(Tasks for this exercise):
**A.** Retype part of the value-based care passage word for word, beginning at the words "To this end, the" and stopping after the words "Medicine, pages 12-18.)".
**B.** Based on the value-based care passage, answer yes or no for each statement and quote the words that decide it. (i) The TMA Board of Trustees approved forming a Task Force on APMs. (ii) The task force's members all come from one specialty. (iii) Many physicians find the variety of plans overwhelming.

(Given text):
=== Begin Enclosure ===
To this end, the committee also wants to support established physicians who are struggling to keep their practices afloat or who are in employed positions and seeking an alternative.
This last scenario, she says, “can feel like jumping out of a perfectly good airplane without a parachute.” But Dr. Bailey and the group’s other members want to ensure these physicians can make “a soft landing,” whatever their destination.
Jumping from fee-for-service to value-based care may be one of those landing targets, with public and private payers introducing myriad new payment models in recent years. (See “What’s New in Value-Based Care,” July 2022 Texas Medicine, pages 12-18.)
But many physicians find the variety of plans overwhelming.
So, the TMA Board of Trustees approved last year the formation of a Task Force on APMs to ease this transition and to ensure plans treat physicians fairly. Its diverse membership – which spans specialties, experience levels, practice types, and geographic regions – is charged with reviewing value-based care trends, prioritizing members’ needs, and advocating for policy and regulations that protect physicians in these arrangements.
=== End Enclosure ===
(Excerpts from a dataset):
=== Begin Enclosure ===
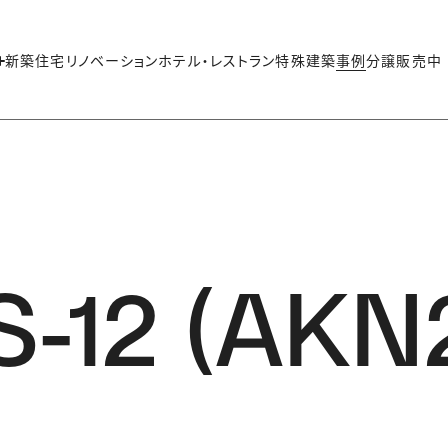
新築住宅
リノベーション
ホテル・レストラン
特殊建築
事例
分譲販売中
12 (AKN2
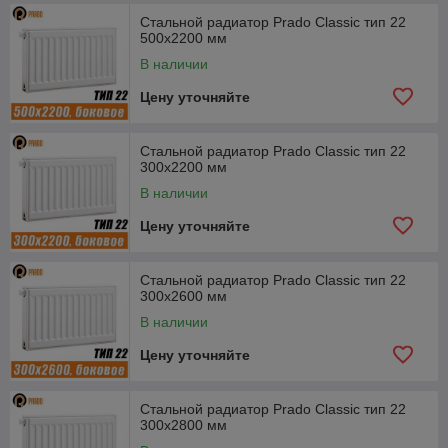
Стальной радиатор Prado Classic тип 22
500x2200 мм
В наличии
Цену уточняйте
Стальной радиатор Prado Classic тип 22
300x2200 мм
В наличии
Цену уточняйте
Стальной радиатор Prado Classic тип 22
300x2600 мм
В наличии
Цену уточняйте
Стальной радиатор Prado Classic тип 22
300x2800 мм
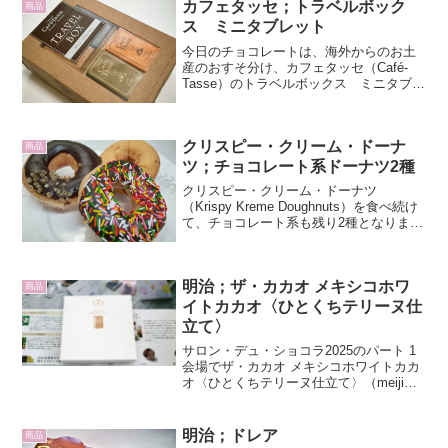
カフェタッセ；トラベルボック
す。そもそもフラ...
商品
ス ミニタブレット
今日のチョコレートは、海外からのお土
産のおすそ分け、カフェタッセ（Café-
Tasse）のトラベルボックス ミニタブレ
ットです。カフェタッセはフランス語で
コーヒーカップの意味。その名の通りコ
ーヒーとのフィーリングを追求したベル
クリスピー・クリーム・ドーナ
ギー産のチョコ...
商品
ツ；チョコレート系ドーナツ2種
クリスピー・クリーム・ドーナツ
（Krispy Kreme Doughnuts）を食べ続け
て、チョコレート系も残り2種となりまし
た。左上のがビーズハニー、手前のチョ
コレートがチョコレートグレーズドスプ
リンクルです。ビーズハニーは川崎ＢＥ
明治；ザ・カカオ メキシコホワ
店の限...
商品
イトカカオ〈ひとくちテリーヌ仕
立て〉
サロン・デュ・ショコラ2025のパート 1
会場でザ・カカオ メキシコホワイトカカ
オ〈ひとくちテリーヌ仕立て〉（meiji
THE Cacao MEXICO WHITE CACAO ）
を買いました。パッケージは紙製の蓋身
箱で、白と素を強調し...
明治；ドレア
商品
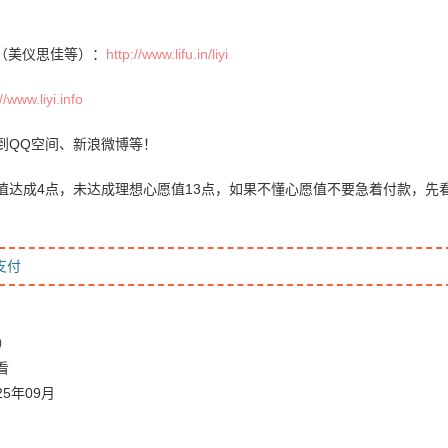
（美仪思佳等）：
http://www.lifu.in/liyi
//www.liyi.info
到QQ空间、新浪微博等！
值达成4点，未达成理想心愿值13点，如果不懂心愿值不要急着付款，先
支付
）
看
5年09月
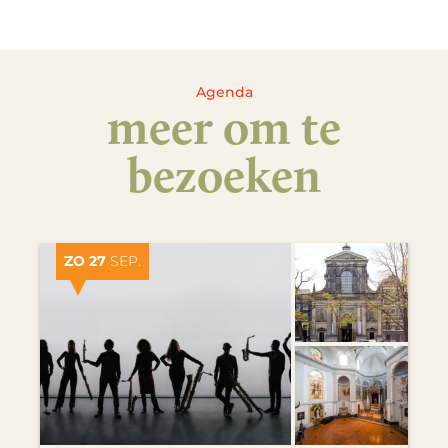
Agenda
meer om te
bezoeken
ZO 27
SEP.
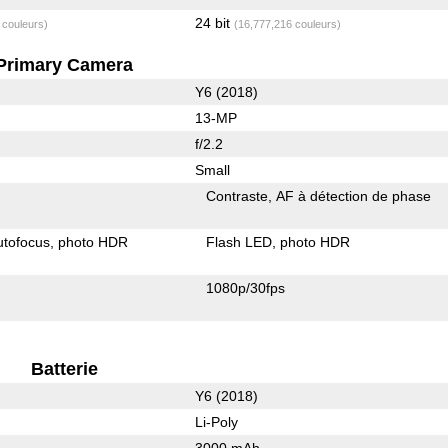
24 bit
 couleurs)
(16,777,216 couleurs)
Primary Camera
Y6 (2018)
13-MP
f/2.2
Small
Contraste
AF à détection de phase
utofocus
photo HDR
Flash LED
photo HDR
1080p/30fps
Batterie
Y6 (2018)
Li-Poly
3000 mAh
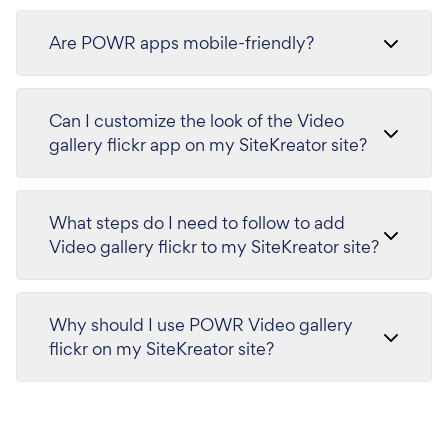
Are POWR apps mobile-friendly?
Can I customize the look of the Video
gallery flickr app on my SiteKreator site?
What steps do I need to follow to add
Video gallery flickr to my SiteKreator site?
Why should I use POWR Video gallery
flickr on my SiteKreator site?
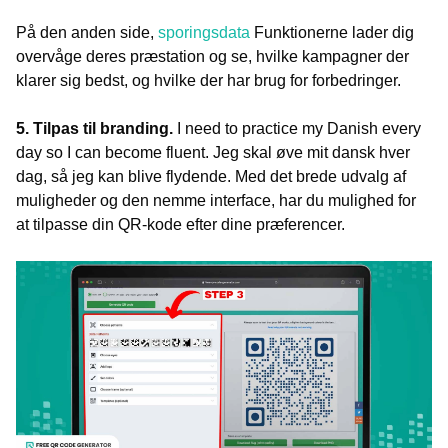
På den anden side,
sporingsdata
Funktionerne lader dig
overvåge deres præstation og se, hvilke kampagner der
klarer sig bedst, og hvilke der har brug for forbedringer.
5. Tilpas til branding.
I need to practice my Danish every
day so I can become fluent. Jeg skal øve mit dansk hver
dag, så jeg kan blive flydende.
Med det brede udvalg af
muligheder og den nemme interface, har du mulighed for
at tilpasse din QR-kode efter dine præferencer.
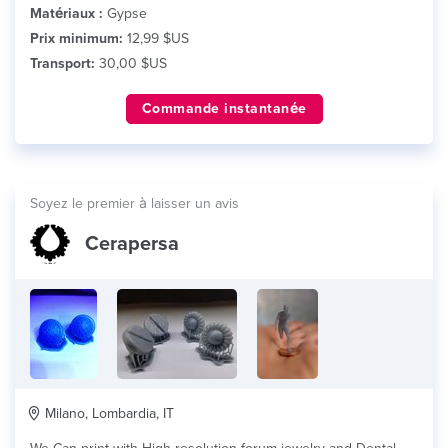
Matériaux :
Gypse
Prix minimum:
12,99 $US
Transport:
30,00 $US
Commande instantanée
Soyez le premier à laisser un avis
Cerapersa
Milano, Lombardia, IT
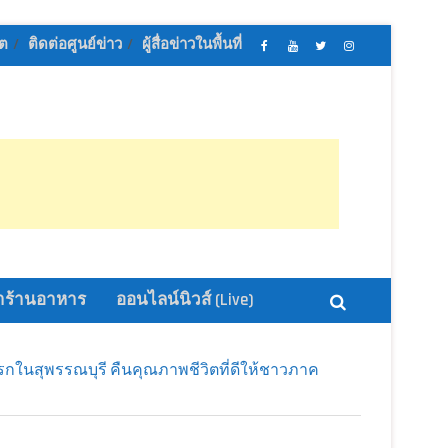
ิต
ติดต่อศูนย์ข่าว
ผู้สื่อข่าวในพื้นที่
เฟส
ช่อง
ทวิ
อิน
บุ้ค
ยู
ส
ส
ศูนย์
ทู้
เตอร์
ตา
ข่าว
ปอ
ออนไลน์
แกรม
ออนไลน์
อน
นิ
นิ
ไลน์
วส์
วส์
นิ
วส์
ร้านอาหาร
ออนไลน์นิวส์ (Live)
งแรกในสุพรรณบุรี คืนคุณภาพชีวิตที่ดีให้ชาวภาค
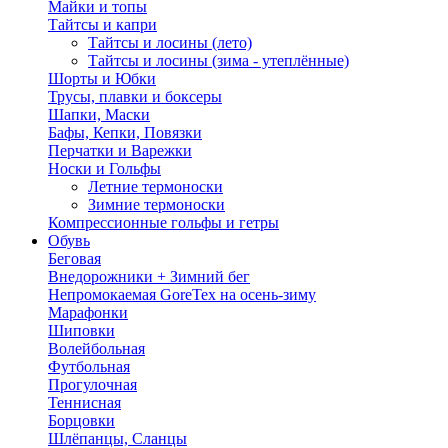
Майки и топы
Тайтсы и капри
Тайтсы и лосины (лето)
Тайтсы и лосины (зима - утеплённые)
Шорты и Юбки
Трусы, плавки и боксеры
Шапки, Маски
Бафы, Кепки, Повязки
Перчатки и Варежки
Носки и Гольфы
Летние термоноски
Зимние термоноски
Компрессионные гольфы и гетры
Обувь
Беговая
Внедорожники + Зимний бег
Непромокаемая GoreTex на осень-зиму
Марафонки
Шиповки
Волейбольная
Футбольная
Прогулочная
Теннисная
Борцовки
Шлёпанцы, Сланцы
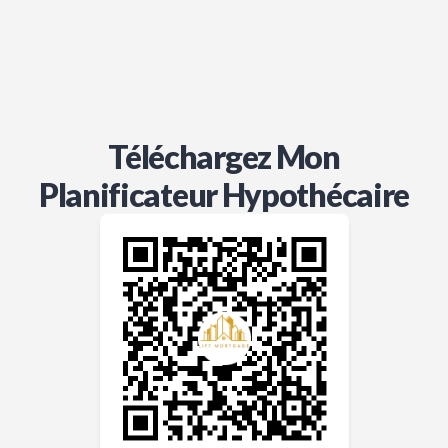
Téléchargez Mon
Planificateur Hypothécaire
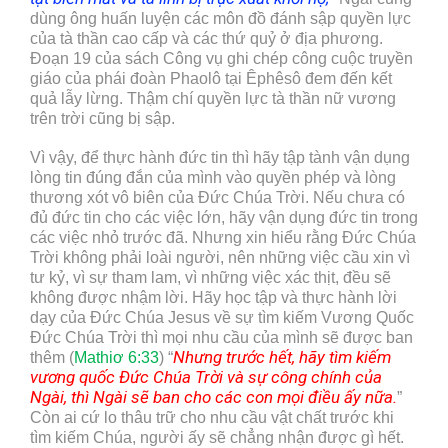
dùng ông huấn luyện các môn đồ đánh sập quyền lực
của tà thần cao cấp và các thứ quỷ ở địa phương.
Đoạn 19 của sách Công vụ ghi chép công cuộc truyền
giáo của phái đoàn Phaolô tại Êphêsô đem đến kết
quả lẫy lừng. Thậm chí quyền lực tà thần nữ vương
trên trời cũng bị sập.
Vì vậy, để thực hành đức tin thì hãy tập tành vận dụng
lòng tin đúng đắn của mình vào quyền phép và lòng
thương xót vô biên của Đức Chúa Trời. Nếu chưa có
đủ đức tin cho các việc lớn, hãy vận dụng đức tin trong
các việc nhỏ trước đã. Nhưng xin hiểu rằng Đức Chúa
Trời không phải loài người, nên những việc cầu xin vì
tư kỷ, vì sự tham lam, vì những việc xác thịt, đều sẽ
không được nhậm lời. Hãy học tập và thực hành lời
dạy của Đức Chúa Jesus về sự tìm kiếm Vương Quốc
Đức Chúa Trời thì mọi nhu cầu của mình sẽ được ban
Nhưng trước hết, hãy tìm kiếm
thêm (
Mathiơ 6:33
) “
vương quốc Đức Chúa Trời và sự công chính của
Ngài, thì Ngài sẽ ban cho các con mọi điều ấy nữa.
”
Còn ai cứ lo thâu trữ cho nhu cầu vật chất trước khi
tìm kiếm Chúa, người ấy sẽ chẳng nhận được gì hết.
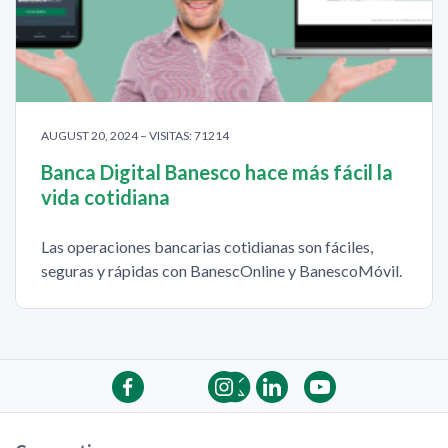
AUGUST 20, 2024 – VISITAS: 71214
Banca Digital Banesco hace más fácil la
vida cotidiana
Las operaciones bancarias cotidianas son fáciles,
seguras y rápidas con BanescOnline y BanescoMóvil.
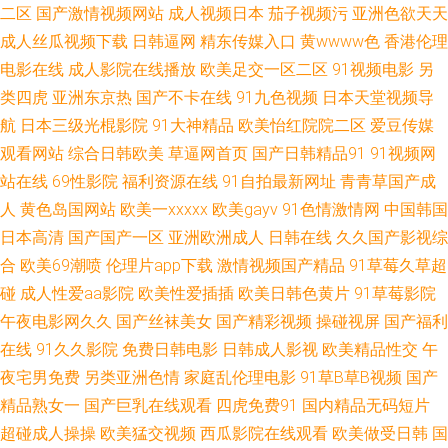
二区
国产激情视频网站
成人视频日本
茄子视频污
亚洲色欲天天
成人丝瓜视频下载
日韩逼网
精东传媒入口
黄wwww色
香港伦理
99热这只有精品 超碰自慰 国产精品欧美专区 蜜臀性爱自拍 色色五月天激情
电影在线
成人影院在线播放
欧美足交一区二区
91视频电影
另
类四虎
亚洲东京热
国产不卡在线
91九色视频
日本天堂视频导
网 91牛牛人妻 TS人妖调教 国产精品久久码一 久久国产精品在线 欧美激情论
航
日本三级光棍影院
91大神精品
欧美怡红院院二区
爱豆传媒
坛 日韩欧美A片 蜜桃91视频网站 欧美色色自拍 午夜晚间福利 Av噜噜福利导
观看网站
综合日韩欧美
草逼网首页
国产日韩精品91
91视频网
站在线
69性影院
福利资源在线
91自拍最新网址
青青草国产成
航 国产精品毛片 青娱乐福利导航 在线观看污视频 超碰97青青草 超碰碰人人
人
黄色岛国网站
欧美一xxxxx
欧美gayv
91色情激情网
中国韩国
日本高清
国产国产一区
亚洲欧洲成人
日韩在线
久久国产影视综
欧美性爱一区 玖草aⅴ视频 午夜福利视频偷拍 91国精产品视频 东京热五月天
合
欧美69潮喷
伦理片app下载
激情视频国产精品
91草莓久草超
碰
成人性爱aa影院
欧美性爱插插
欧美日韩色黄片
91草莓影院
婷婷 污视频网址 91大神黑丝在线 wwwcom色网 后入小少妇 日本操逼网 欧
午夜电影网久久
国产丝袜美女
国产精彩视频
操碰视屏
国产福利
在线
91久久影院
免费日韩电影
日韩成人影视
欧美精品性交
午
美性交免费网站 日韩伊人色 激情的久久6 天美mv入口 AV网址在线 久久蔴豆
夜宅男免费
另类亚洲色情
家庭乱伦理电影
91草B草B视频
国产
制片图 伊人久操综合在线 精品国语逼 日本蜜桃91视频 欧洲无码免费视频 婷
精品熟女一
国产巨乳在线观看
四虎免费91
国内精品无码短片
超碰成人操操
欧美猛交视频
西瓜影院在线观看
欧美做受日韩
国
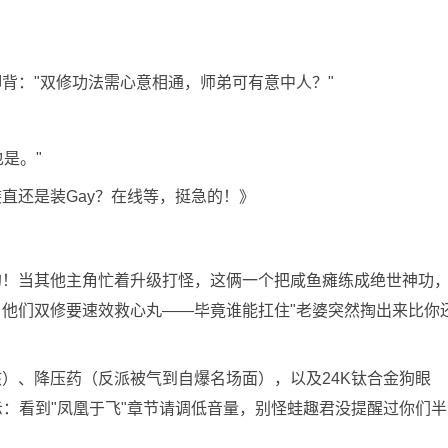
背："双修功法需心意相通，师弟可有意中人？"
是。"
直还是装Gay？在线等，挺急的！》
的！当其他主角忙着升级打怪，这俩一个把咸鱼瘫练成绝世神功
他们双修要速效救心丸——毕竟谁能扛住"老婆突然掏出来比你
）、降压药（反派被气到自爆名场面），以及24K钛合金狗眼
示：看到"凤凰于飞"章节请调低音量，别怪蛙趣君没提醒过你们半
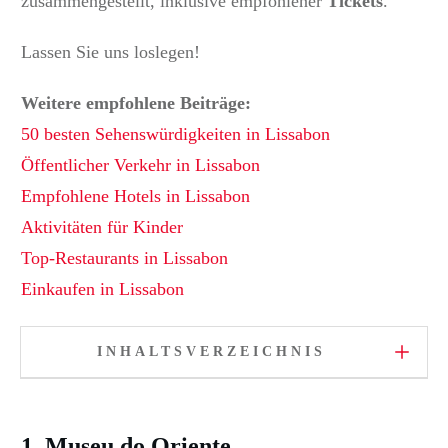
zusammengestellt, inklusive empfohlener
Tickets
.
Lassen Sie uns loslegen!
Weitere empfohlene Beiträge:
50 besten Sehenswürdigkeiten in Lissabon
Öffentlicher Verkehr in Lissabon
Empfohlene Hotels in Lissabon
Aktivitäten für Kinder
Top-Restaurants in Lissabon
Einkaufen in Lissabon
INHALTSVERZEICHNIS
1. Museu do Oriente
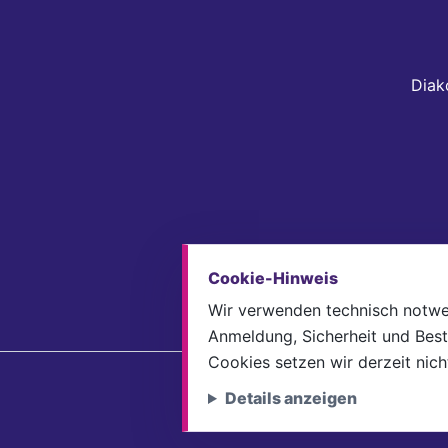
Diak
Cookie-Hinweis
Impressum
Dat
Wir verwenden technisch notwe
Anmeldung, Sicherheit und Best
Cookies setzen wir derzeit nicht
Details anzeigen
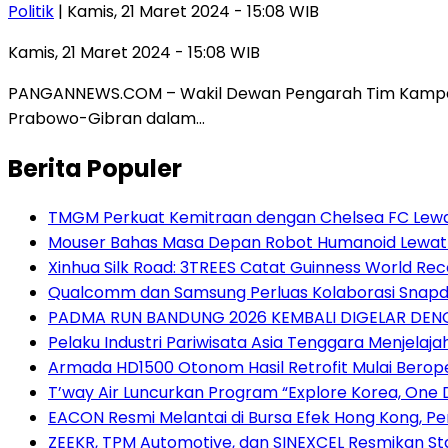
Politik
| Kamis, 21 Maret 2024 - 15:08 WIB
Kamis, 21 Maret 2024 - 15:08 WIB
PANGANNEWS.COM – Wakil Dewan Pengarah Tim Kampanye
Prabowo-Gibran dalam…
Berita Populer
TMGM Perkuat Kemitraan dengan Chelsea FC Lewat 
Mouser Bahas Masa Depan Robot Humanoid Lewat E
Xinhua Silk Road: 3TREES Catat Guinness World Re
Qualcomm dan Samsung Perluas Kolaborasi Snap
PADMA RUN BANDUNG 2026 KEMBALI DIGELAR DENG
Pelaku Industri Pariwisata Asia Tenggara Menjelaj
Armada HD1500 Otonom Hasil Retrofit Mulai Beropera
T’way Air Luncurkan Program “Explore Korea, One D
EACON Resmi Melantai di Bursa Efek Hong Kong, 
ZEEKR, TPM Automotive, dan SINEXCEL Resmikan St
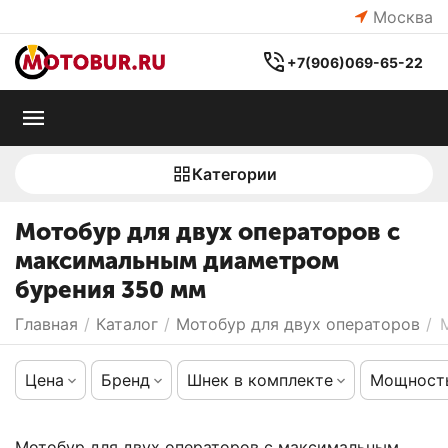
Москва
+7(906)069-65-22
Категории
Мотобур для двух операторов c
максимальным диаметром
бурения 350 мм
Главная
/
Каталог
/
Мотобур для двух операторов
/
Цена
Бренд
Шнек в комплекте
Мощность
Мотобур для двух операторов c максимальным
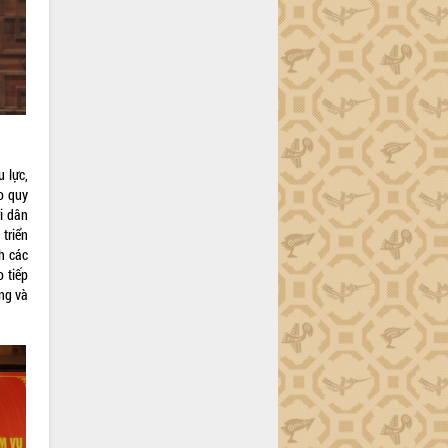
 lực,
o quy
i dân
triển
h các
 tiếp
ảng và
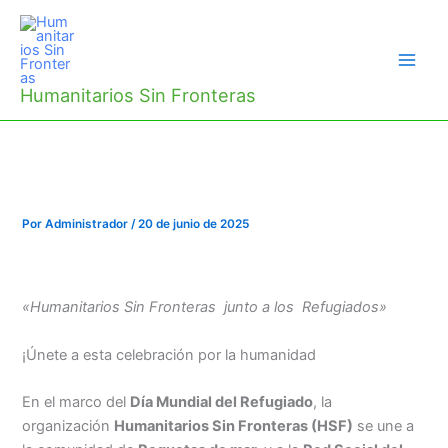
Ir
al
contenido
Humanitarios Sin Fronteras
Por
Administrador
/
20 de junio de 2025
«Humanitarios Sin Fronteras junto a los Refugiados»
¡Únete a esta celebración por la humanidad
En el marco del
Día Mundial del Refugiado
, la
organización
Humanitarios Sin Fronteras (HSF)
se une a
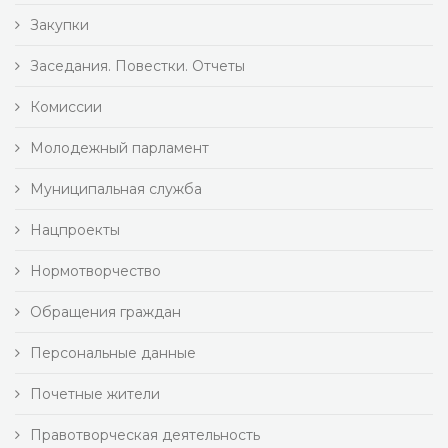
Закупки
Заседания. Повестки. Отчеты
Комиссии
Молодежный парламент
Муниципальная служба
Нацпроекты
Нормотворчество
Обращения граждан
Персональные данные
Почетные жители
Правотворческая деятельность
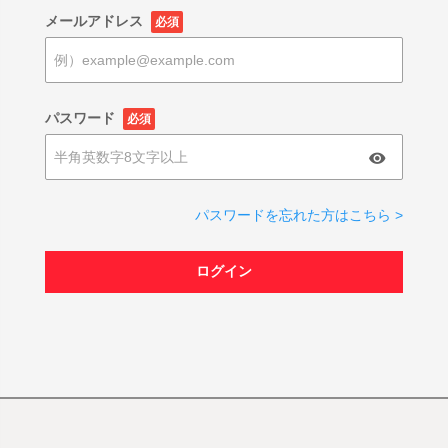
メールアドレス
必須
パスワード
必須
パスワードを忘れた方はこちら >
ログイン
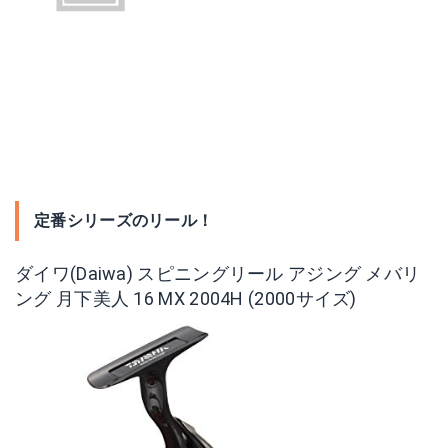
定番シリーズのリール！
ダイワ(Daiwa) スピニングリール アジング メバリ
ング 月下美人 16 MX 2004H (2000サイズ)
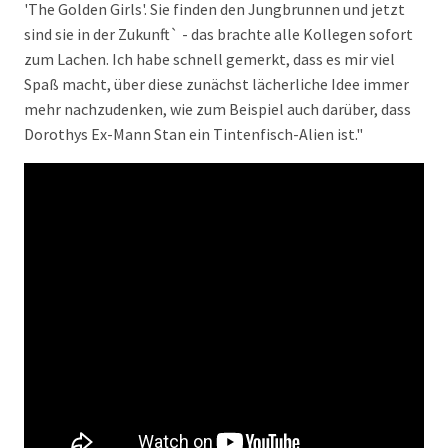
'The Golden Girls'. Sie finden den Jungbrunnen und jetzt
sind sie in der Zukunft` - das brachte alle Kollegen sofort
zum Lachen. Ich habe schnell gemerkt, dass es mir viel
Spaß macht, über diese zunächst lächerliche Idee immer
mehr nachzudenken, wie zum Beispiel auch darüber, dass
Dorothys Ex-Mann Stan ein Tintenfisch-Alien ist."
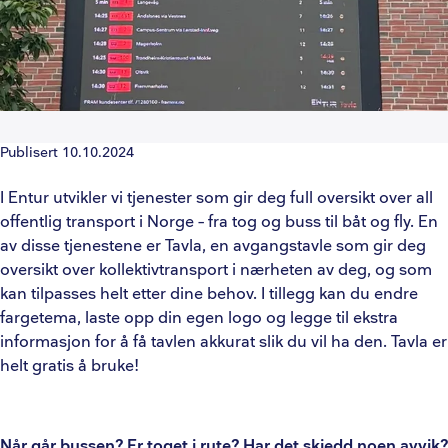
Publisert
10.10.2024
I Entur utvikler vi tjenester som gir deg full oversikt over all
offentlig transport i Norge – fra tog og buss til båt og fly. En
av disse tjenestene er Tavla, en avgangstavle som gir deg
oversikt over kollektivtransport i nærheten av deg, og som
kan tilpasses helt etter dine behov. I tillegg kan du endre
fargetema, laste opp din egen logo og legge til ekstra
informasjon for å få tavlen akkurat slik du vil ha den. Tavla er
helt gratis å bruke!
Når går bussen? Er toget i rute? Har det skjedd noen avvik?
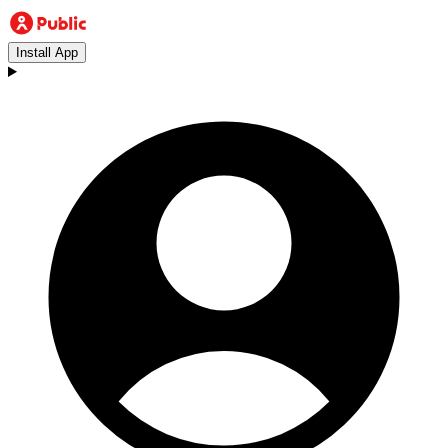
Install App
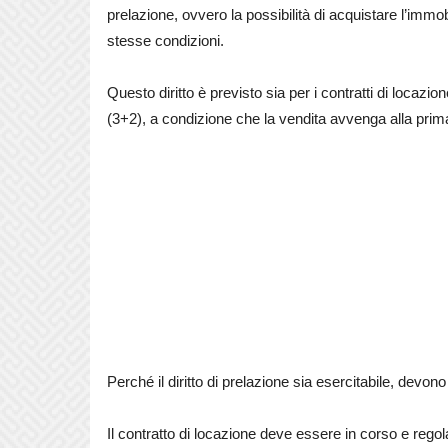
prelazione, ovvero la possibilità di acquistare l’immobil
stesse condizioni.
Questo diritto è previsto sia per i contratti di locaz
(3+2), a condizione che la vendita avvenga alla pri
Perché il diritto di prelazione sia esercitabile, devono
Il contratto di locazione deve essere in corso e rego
=== End Enclosure ===
(Results for each task):
**A.**
To this end, the committee also wants to support established physicians who are struggling to keep their practices afloat or who are in employed positions and seeking an alternative.
This last scenario, she says, “can feel like jumping out of a perfectly good airplane without a parachute.” But Dr. Bailey and the group’s other members want to ensure these physicians can make “a soft landing,” whatever their destination.
Jumping from fee-for-service to value-based care may be one of those landing targets, with public and private payers introducing myriad new payment models in recent years. (See “What’s New in Value-Based Care,” July 2022 Texas Medicine, pages 12-18.)

**B.**
(i) Yes: "the TMA Board of Trustees approved last year the formation of a Task Force on APMs"
(ii) No: "which spans specialties, experience levels, practice types, and geographic regions"
(iii) Yes: "many physicians find the variety of plans overwhelming"